▶ _Problem details_: Gather every line in the records below that contains the word "application".

▶ _Record extracts_:
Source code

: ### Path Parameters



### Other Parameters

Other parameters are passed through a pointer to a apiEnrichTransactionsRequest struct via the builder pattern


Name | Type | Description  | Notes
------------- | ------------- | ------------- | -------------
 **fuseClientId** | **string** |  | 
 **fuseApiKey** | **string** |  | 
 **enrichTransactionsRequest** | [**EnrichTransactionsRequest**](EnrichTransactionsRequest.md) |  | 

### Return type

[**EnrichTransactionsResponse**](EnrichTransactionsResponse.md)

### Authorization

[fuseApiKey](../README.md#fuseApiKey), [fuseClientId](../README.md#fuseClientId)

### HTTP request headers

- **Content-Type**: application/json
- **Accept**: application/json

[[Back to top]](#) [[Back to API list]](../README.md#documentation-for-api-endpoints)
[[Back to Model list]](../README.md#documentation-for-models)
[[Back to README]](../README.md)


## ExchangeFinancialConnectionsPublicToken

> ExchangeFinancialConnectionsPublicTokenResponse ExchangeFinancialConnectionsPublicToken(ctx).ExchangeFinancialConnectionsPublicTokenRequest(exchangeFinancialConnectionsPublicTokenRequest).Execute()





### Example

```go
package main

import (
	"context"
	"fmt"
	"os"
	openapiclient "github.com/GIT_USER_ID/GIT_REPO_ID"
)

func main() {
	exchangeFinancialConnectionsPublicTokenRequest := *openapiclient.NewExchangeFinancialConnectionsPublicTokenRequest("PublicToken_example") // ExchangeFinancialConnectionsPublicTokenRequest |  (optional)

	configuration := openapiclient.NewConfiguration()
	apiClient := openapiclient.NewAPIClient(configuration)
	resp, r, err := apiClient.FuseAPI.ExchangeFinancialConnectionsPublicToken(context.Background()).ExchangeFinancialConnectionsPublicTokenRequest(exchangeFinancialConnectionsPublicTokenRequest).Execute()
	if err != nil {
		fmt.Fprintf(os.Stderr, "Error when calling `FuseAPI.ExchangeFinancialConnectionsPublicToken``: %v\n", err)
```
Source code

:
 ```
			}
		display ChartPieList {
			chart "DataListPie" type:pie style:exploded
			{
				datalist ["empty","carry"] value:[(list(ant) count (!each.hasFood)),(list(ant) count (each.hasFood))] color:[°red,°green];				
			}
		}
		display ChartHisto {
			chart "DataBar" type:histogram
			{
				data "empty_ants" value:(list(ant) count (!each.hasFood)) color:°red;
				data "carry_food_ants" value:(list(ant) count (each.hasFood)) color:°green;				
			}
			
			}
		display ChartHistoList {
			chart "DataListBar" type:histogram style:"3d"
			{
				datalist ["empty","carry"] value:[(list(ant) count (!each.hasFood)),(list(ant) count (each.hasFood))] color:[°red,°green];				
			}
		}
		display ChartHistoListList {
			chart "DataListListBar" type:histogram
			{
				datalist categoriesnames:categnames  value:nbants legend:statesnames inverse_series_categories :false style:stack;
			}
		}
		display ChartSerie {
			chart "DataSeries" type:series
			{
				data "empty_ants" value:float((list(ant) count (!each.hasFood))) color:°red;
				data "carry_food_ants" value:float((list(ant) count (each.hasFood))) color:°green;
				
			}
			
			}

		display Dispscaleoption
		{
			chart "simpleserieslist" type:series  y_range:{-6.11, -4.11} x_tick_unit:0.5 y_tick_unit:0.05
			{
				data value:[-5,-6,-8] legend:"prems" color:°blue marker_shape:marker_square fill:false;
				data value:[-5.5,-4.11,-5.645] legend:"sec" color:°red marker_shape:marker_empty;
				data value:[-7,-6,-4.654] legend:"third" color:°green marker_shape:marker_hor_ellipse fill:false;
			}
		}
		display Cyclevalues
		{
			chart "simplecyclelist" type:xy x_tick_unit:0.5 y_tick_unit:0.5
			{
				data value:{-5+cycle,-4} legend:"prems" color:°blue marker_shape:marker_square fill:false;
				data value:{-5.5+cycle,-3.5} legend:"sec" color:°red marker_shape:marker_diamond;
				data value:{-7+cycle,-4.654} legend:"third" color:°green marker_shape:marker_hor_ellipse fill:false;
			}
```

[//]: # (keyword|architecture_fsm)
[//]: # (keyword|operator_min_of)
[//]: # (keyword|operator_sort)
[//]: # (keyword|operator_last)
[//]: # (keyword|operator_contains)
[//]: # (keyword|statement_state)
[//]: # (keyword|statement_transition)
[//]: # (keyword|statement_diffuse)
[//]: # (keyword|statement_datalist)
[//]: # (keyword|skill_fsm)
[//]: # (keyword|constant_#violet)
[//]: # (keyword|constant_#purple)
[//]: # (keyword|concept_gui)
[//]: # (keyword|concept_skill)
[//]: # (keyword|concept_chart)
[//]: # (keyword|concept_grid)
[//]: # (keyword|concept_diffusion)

▶ _Expected answer_:
- **Content-Type**: application/json
- **Accept**: application/json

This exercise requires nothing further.